Originally Posted By Screechjet1:

The price is 92 dollars for the semester, and the class meets once a week for two hours.

My goal?  I'm in the .mil, but I haven't recieved any real H2H training.  My fitness level is pretty good (workout 4-5x a week) and a nice side benefit of doing some H2H is to mix up the training regime, which is getting boring (because of the demands of the Navy Fitness requirements, another story entirely.)



Shotokan is a traditional Japanese karate style, very linear striking/kicking, no submissions or grappling so you will need to light someone up first then ask questions later and hopefully they will not take you to the ground.

I made a Shodan in Shotokan before the school moved (it took about 3 years 3x week). Very old school teacher, full contact, traditional kata, that gave a test once or twice a year if you were lucky so belts were given out with discretion. The dojo was in the basement of a plumbing supply and you'd never know it was there - no store front with mirrors.

I now am in American Jiu-Jitsu which is similar to MMA style. My grappling skills were terrible and even though I was a black belt in Shotokan, I would have been killed if someone dumped me on ground and choked me out. Submission locks are more discreet for street/self defense and you can still hit it needed.

You should be able to pick up a decent jab (oi-zuki) and reverse punch (gyaku-zuki) going once per week for a semester.
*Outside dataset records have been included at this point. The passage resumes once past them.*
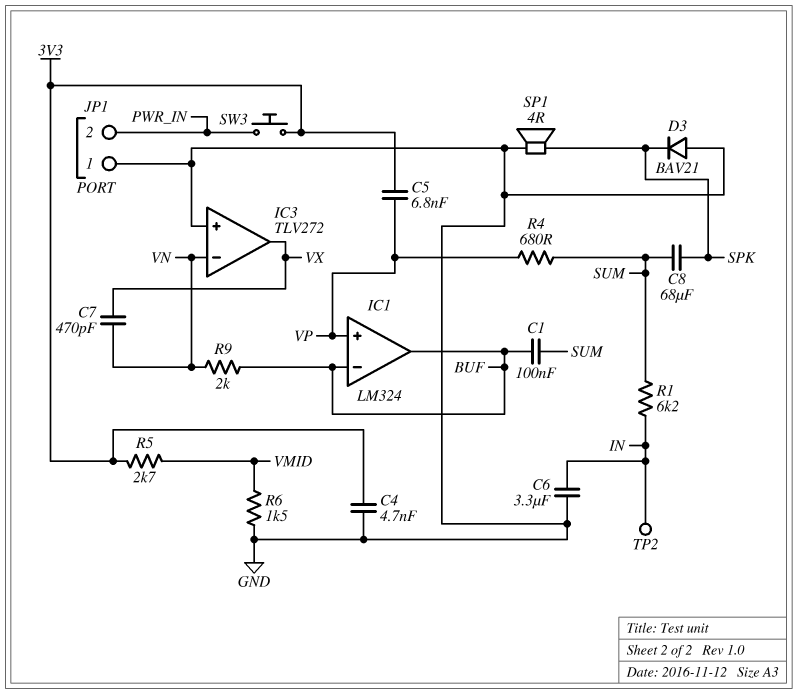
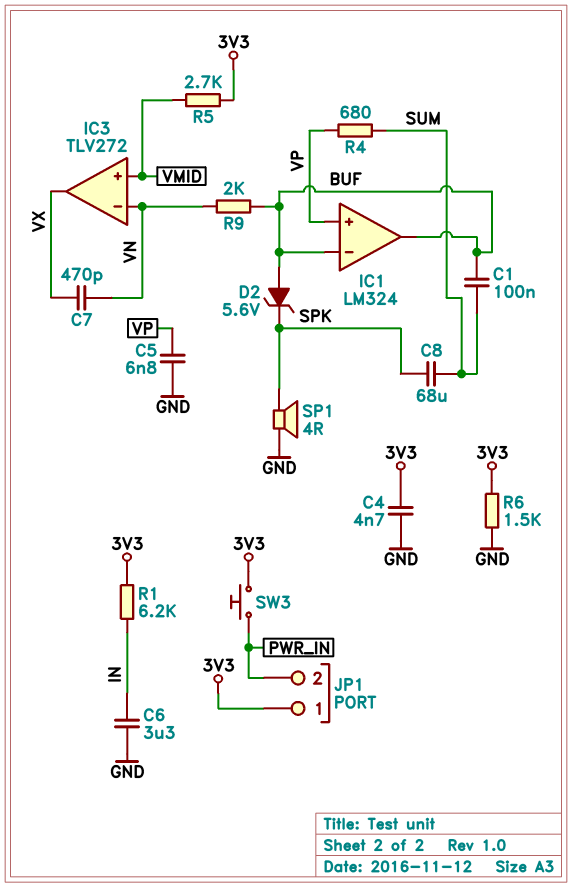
C5: 6.8nF (3V3, VP) -> 6.8nF (GND, VP)
D2: none -> zener 5.6V (A BUF, K SPK)
D3: diode BAV21 (A GND, K SPK) -> none
IC3 pin in+: GND -> VMID
JP1 pin 1: GND -> 3V3
R1: 6.2k (IN, SUM) -> 6.2k (3V3, IN)
R6: 1.5k (GND, VMID) -> 1.5k (3V3, GND)
TP2: test point (IN) -> none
kicking depends on your current flexibility and takes time to generate power from your hips.

Good luck!
Link Posted: 10/17/2008 2:17:45 PM EDT
I can't agree with you more. I was GoJu Ryu, it was more flexible than traditional. But it was a friend of my Sensei that taught Judo, he learned it as Juijitsu in the basement by his father. Was converted to JUdo in the 11th Airborne.
I learned more Judo in college and eventually while I was teaching grew to love throwing my opponent. I have used Ippon Seionage twice when I was attacked at work. When I took the kicking and striking of GoJo Ryu and added the throwing and jointlocking of Juijitsu..it became devastating.